A single heartbeat passed. Thief lost the binding, and I made my choice. In matters of self-mutilation, I had few rivals. In my mind’s eye I looked up the scaffolding Hierophant had built and I ripped it off.

Diabolist’s binding found me but there was no purchase, because Winter was no longer a thing tamed. It ran wild through my veins, through my Name, and a scream ripped its way out of me. My blood was red ice, my bones snapped and beyond it all my heart beat once – and ceased. There was a world within that I owned, and it was bereft of stars and moon because in the depths of that darkness even those had been smothered by frost. It did not kill me. No, in a way that would have been a mercy and my mantle knew no such thing. What I had of life was a last gasp, the desperate clawing of death’s rattle as the whole world was buried around me. Bleak. That was the word, and now I understood the meaning of it in full. Winter had taken it all and left nothing behind that would warm me, no refuge to reassure me that I was still Catherine Foundling. Even my Name was stripped bare, its power dimmed and dull. I had no aspect left but one, and that one was gone far beyond what an aspect should be. Squire, I thought, but the name rang hollow. Tied to me only by the barest thread. Transition loomed ahead, patiently awaiting the right fulcrum.

“Oh fuck,” Thief whispered.

I turned to watch Diabolist, feeling the warmth and fear wafting off her fragile frame. So very mortal, for all her arrogance.

“Your trial I have cheated,” I said. “And suffered defeat for that crooked passing.”

Call,” Akua Sahelian said.

A bundle of power inside her unfolded under my patient eye and I flicked my wrist. Ice spread through it, cracks spreading as she flinched. Ah, I thought. Devoured but not gone. The corpse of her aspect I took for my own, let the winds and the snow bury it. It would await my purposes there.

“Vivienne,” I said, and when I spoke her name she shivered.

I did not, though the sheer act of voicing it had felt like I was stroking her cheek. A true name, freely given. There was power in this.

“Stand aside,” I said. “It is time for me to end this.”

She mutely nodded, backing away as Diabolist wreathed herself in Summer flame. Cold crept across the room, the air going still and the stone growing cool. I did not need to will it.
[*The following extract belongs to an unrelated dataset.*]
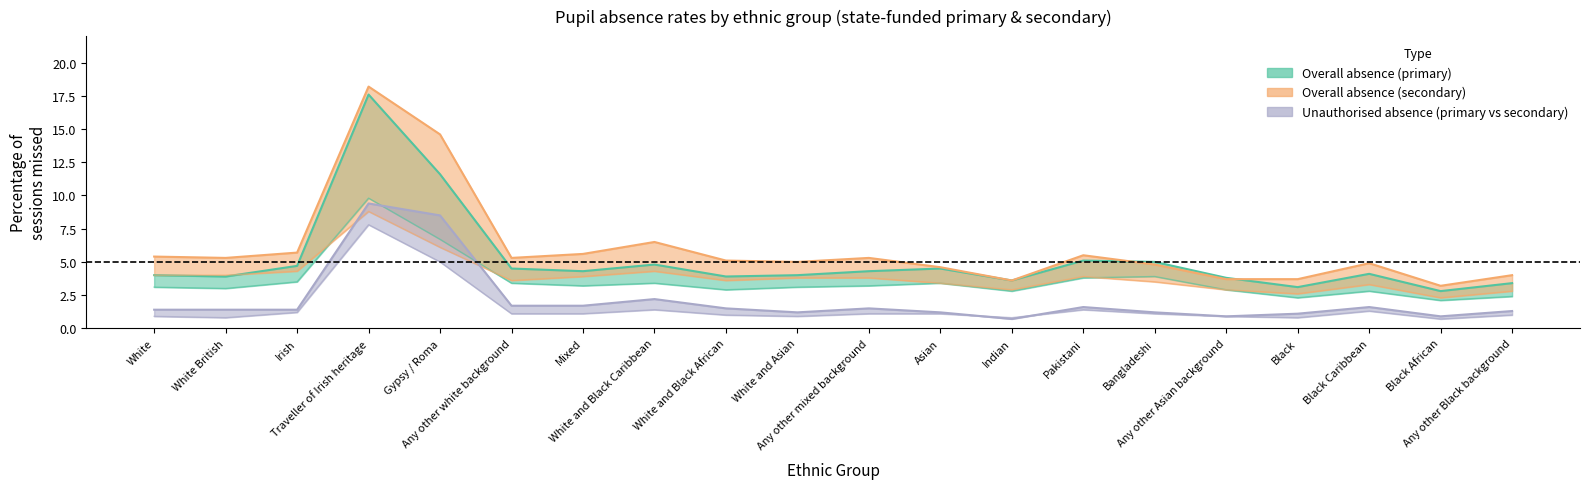

What is the sum of the Overall absence (secondary) values at Indian and White and Black African?

8.7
It happened.

“The pivot I snatched from your grasp,” I told Akua. “And so you no longer have hold over me.”

I felt her will scrabbling against my own, trying to seize the threads of Winter, but all she could touch was the summit of the glacier. It was beyond her ability to move.

“What are you?” Akua Sahelian gasped.

“The monster,” I said. “The one you should have bound tighter.”

I limped slightly as I advanced, an old wound once erased but now made anew. The Gods did enjoy their little ironies. I read it in the way she moved, that shifted. How she was going to wield the fire. It only took the slightest of adjustments to let it pass me. Was this how it felt, to have the weight of Creation behind you? How novel. Diabolist backed a way but I touched her chest over her heart, ever so slightly, and there was a quiet snap. Her expression went still, and I buried my arm through her chest up to the elbow.

“I’ll be seeing you soon,” I told her as she died. “I still have an oath to keep.”